Research teams said they found two new variants of coronavirus in New York and California, respectively. These new variants would be more contagious and more lethal than others because they evade the body’s natural immune response, as well as the effects of monoclonal antibody treatments.
A team from the Columbia University Medical Center produced a report that will come out preprinted – that is, without peer review – in the coming days where they give details of a genomic variant they call B.1,526. This mutation manifested in people from different neighborhoods in New York and, the researchers said, “is dispersed in the Northeast.”
“We observed a steady increase in the detection rate from late December to mid-February, with an alarming increase to 12.7 percent in the past two weeks,” the Columbia University researchers detailed in the report.
David Ho, director of the Aaron Diamond AIDS Research Center at Columbia and the team that did the study, said the genomic variant is “homegrown, presumably in New York.”
“We found that the detection rate for this new variant is increasing in recent weeks. One concern is that it could be starting to outperform other strains, as are the UK and South African variants, ”Ho said. However, we don’t have enough data to confirm this point now. “
The South African variant, the researchers clarified, is seen in at least 59 different coronavirus lineages. This means that it is evolving independently in all countries. “Everything we know about this key mutation suggests that it appears to escape the pressure of antibodies,” Ho said.
Viruses have the characteristic of constantly mutating, and the more people who become infected, the greater the probability that the virus will change. However, sometimes those mutations take hold and are passed on. If viruses with such patterns become more common, they are called variants
The mutation in this variant of greatest concern to researchers is called E484K, and it gives the virus the ability to overcome part of the body’s immune response, as well as authorized monoclonal antibody treatments. This mutation is appearing independently in many different cases, but it also appears in the variant detected by the Columbia team, called B.1,526.
The research conducted at Columbia was also validated by a team from the California Institute of Technology that developed a software tool that detected the increase of B.1,526 in New York.
Another variant in California
Meanwhile, researchers in California spotted another variant that appears to be on the rise.

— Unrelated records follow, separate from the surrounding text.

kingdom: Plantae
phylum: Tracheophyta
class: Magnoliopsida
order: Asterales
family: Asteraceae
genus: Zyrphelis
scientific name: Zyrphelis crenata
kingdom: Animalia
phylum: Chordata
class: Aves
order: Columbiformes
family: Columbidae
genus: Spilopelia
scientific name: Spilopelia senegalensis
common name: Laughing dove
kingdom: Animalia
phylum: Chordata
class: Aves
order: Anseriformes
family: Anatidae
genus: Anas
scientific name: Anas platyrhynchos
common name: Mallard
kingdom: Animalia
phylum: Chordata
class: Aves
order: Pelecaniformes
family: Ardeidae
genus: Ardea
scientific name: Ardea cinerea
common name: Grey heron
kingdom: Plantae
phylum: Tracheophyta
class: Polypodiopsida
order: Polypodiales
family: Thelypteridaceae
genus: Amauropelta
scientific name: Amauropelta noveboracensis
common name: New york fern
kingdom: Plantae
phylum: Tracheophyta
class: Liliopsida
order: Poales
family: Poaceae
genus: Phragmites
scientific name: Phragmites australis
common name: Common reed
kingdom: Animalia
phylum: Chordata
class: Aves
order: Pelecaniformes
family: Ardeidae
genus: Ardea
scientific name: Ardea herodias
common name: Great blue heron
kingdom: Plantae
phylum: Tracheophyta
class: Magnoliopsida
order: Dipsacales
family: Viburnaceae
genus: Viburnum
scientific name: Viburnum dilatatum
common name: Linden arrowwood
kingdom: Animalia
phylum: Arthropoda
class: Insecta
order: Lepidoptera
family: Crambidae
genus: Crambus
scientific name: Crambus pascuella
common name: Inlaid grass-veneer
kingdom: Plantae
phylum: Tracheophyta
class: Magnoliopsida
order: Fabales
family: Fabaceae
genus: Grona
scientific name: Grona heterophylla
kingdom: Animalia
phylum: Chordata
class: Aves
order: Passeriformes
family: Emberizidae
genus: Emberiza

Like the Columbia report, the investigation is in its early stages and has yet to be peer-reviewed.
A team from the University of California, San Francisco (USCF), analyzed virus samples from recent outbreaks in California and found that this variant, which the team calls B.1,427 / B.1,429, was becoming much more common. contagious and would cause the disease to be more serious and “a greater risk of high oxygen requirement”.
In the samples that were taken in September last year, the USCF team did not detect cases of B.1,427 / B.1,429, but in the samples corresponding to mid-January at least half had this new variant of coronavirus.
B.1,427 / B.1,429 has a different pattern of mutations than the variants that were first seen in the UK, called B.1,1.7 or B.1,351. One mutation, called L452R, affects the spike protein of the virus, which is the part that attaches itself to cells that the virus infects.
“A specific mutation, the L452R mutation, in the receptor-binding domain of the spike protein may allow the virus to more efficiently couple to cells. Our data shows that this is probably the key mutation that makes this variant most infectious, ”Dr. Charles Chiu, associate director of UCSF’s clinical microbiology laboratory, who led one of the studies, told CNN.
Chiu and his team analyzed 308 cases of coronavirus in San Francisco and found that a higher percentage of people had died from the new variant, compared to the previous ones.
Still, they noted that there were only 12 deaths in the group, so it is possible that the difference in deaths from one subgroup to another is not maintained in a larger sample.
What they did succeed in showing is that the new variant is at least 40 percent more effective at infecting human cells than previous variants.